A higher minimum wage should continue to be a cornerstone of the UK’s economic policy. The ramping up of the minimum wage (now labelled the National Living Wage) has insulated low earners from the worst of Britain’s woeful pay growth over the past decade. And it has dramatically reduced low pay. The share of workers in Britain with hourly pay below two thirds of the median (a common definition of ‘low’ pay) halved between 2015 and 2022 – from 21 to 11 per cent. And this was achieved without the harm to employment that many people warned of when the minimum wage was first announced.
There is now a welcome political consensus about the need to keep on raising the minimum wage. However, it is already one of the most ambitious legal wage floors of any advanced economy, so we need to think more creatively about how to improve work for low earners.
We should, for example, take on the insecurity that affects too many workers across Britain – for example not knowing how many paid hours of work you are going to do from one day to the next, making it nigh on impossible to budget or plan ahead. We can do this by setting minimum notice requirements for shift changes, or compensating workers if last-minute changes are needed.
We also need to encourage a wider cultural shift in how we work – for example by ensuring that the everyday flexibilities that middle-class white-collar workers enjoy and take for granted are available to lower-paid workers too. Take for example unexpectedly missing a day of work due to a family emergency.

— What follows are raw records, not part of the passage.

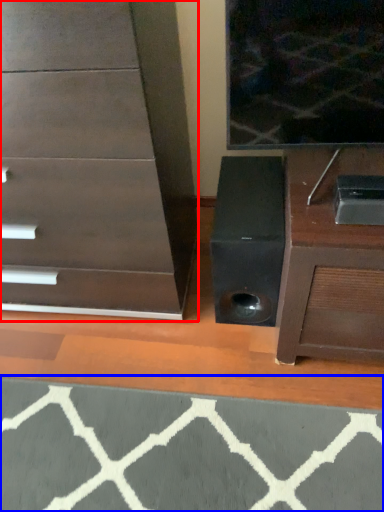
Question: Which object is closer to the camera taking this photo, chest of drawers (highlighted by a red box) or doormat (highlighted by a blue box)?

Choices:
 (A) chest of drawers
 (B) doormat

Answer: (A)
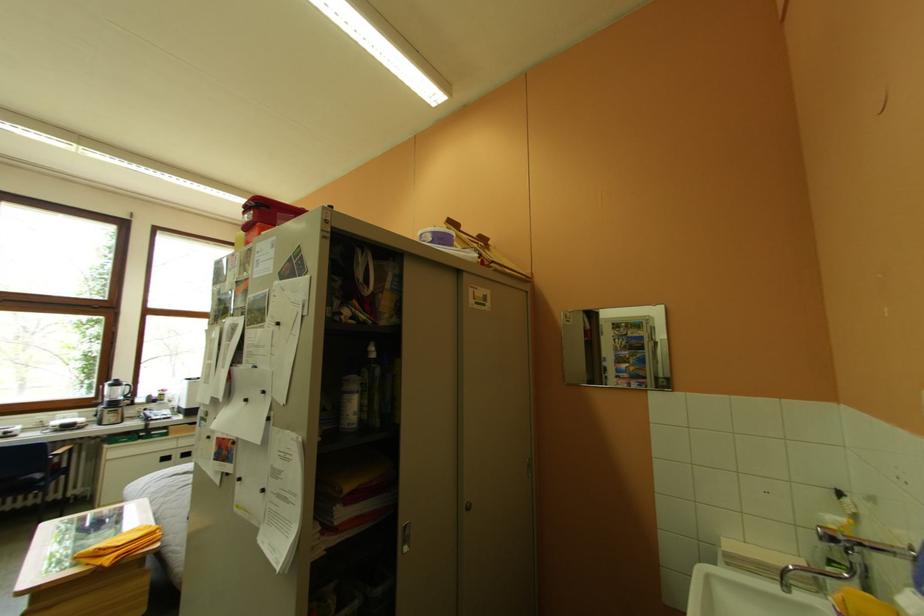
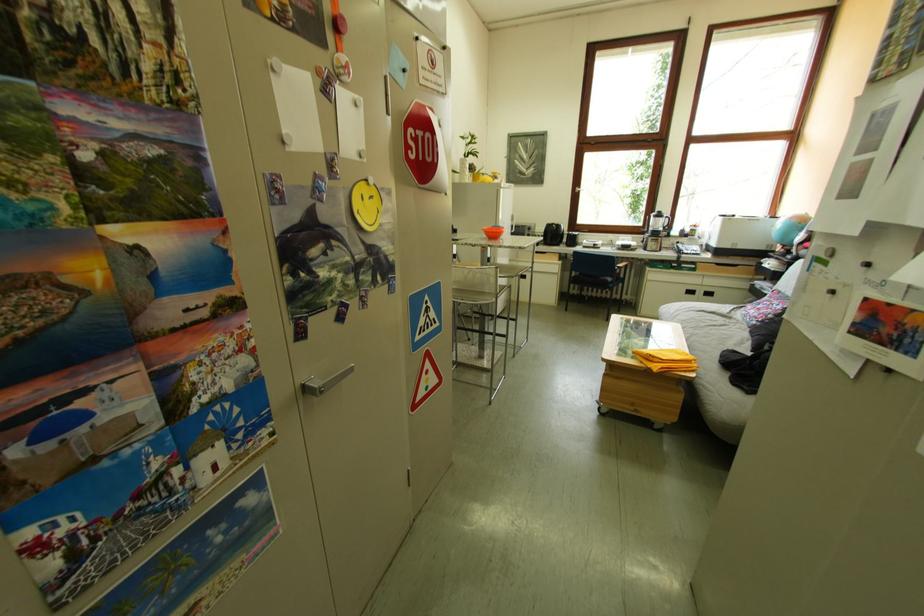
The first image is from the beginning of the video and the second image is from the end. How did the camera likely rotate when shooting the video?

The rotation direction of the camera is left-down.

Just one-in-ten high paid workers (earning over £60,000) would not be expect to be paid if this happened, but the majority of low earners (earning less than £20,000) would expect to lose out financially.

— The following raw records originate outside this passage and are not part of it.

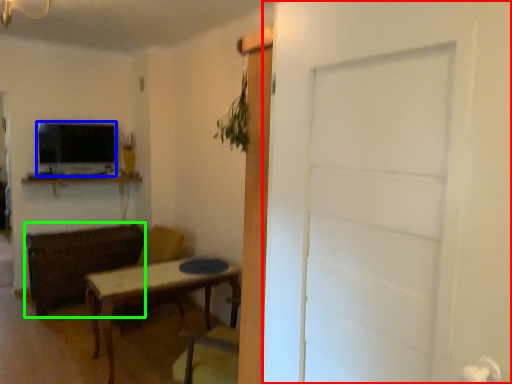
Question: Estimate the real-world distances between objects in this image. Which object is closer to door (highlighted by a red box), television (highlighted by a blue box) or brown (highlighted by a green box)?

Choices:
 (A) television
 (B) brown

Answer: (B)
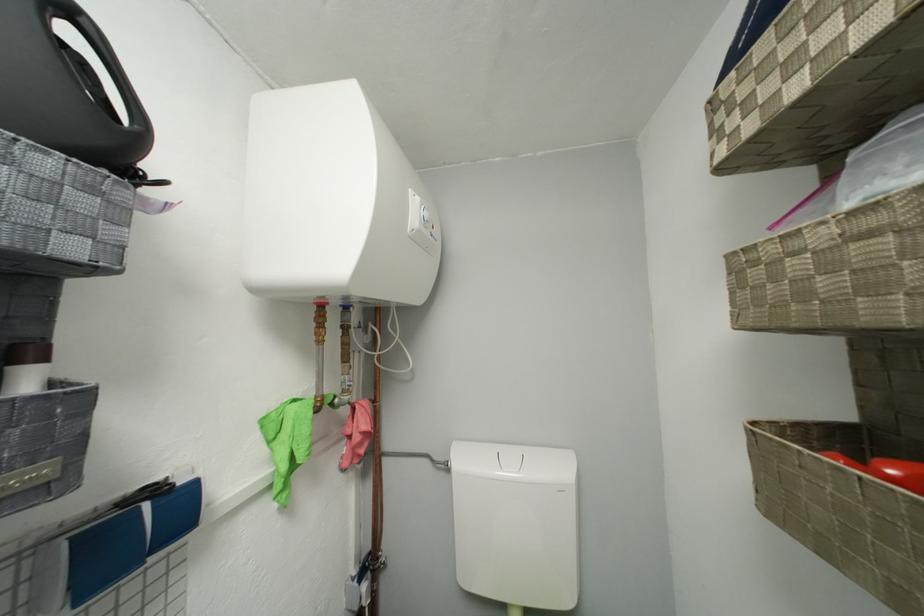
This screenshot has height=616, width=924. What do you see at coordinates (128, 541) in the screenshot?
I see `a blue valve handle` at bounding box center [128, 541].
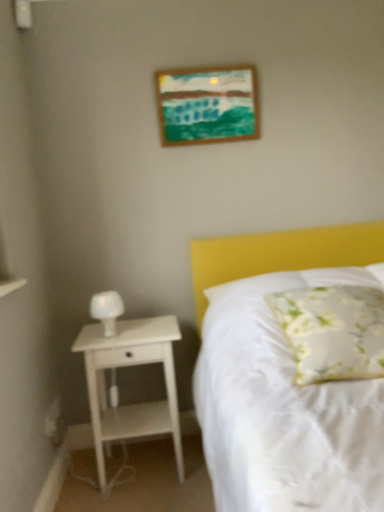
Image resolution: width=384 pixels, height=512 pixels. Find the location of `unoccupied area behind white matte bedside lamp at left`. unoccupied area behind white matte bedside lamp at left is located at coordinates (139, 323).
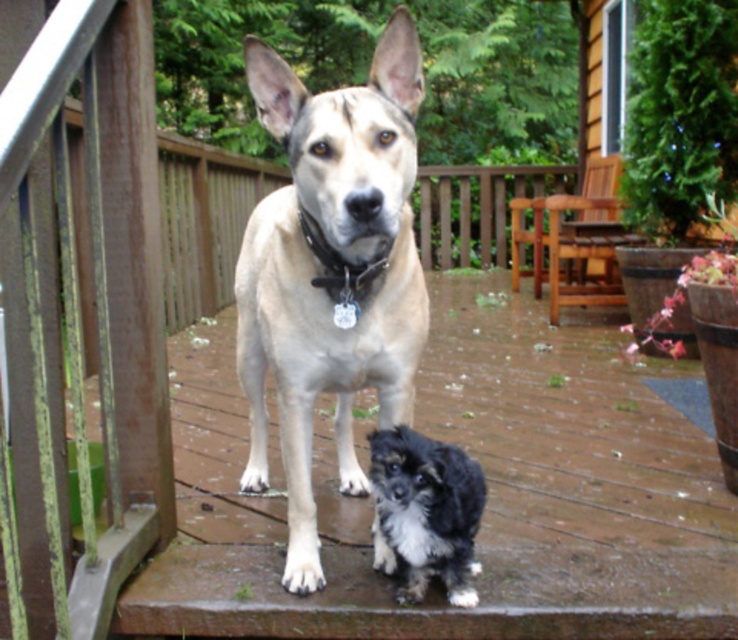
Locate an element on the screen. light brown fur dog at center is located at coordinates (331, 269).

Does light brown fur dog at center have a lesser width compared to black fuzzy dog at lower center?

No.

The image size is (738, 640). What do you see at coordinates (331, 269) in the screenshot?
I see `light brown fur dog at center` at bounding box center [331, 269].

Find the location of a particular element. The height and width of the screenshot is (640, 738). light brown fur dog at center is located at coordinates (331, 269).

Does black fuzzy dog at lower center appear under metallic chain at center?

Yes.

Does black fuzzy dog at lower center have a greater width compared to metallic chain at center?

Correct, the width of black fuzzy dog at lower center exceeds that of metallic chain at center.

Where is `black fuzzy dog at lower center`? This screenshot has height=640, width=738. black fuzzy dog at lower center is located at coordinates (427, 509).

In order to click on black fuzzy dog at lower center in this screenshot , I will do `click(427, 509)`.

Which is below, light brown fur dog at center or metallic chain at center?

light brown fur dog at center

You are a GUI agent. You are given a task and a screenshot of the screen. Output one action in this format:
    pyautogui.click(x=<x>, y=<y>)
    Task: Click on the light brown fur dog at center
    
    Given the screenshot: What is the action you would take?
    pyautogui.click(x=331, y=269)

The image size is (738, 640). Identify the location of light brown fur dog at center. (331, 269).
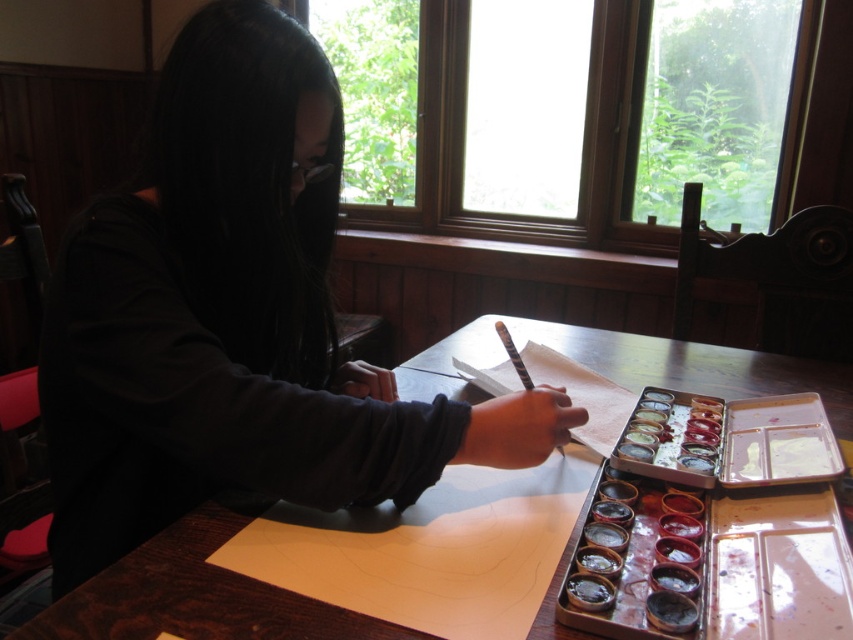
You are an art student who wants to place a new paintbrush on the wooden table at center. However, the black textured paintbrush at center is already occupying the space. Can you move the black textured paintbrush to the left to make room?

The wooden table at center is to the right of the black textured paintbrush at center, so moving the black textured paintbrush at center to the left would place it further away from the wooden table at center. Therefore, you can move the black textured paintbrush at center to the left to make space on the wooden table at center.

You have a small toy car that is 10 cm long. You want to place it on the wooden table at center. Considering the table and the black textured paintbrush at center, can the toy car fit on the table without overlapping the paintbrush?

The wooden table at center is wider than the black textured paintbrush at center. Since the table is wider, there should be enough space to place the 10 cm toy car without overlapping the paintbrush, provided the car is positioned appropriately.

You are an art student observing the scene. You need to determine which object is wider between the matte black shirt at center and the black textured paintbrush at center. Can you compare their widths?

The matte black shirt at center is wider than the black textured paintbrush at center according to the description.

These small changes can make a world of difference to workers, but put no extra pressure on the state. Statutory sick pay could also be improved in a similar vein. We saw the deadly impact of our failed system during the pandemic – when ill-people could not afford not to work, because the level of sick pay was too low, or they weren’t entitled to any. Failing to extend and expand sick pay was a consistent failure doing Covid-19. We should address it now.
Having more people in work, enjoying better working conditions, and getting paid more for the work they’re doing should ultimately reduce demands on many of our public services, even if it requires the guiding hand of modern labour market rules that the state will need to implement.

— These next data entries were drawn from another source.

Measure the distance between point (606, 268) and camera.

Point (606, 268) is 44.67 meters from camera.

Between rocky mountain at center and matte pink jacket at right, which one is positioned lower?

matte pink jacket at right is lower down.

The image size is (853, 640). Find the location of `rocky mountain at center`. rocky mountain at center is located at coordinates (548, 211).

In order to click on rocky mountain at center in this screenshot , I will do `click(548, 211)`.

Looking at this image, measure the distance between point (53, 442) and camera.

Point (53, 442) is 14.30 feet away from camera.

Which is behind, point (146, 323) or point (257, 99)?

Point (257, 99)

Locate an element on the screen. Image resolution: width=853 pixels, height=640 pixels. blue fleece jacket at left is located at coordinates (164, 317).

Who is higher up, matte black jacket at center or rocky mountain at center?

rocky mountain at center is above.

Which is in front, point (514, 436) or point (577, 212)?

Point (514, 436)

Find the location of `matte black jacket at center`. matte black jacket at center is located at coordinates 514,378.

But there is another reason why a better world of work can help reduce the strains on the state. One of Britain’s big economic failures of recent decades is a lack of dynamism – and that includes lower job mobility. Moving jobs is good for workers – it’s usually the best way to get a big pay rise – and it’s good for the economy too – as it helps to improve workers’ skills and match them to the jobs they should be doing.
We should worry then that job mobility is down, and we need to encourage workers to move jobs more often. Some would say we need fewer labour market rules rather than more to achieve this – but we already have one of the most flexible labour markets of any advanced economy. Others would argue we need to cut back our unemployment benefits. But we’ve been doing that for years, and it hasn’t made a difference. Instead, we need to take a new approach – de-risking job moves. If workers know they can get the flexibility and security in new jobs that they enjoy in their current ones, they may be more inclined to take the plunge. And we’d all be better off if they did.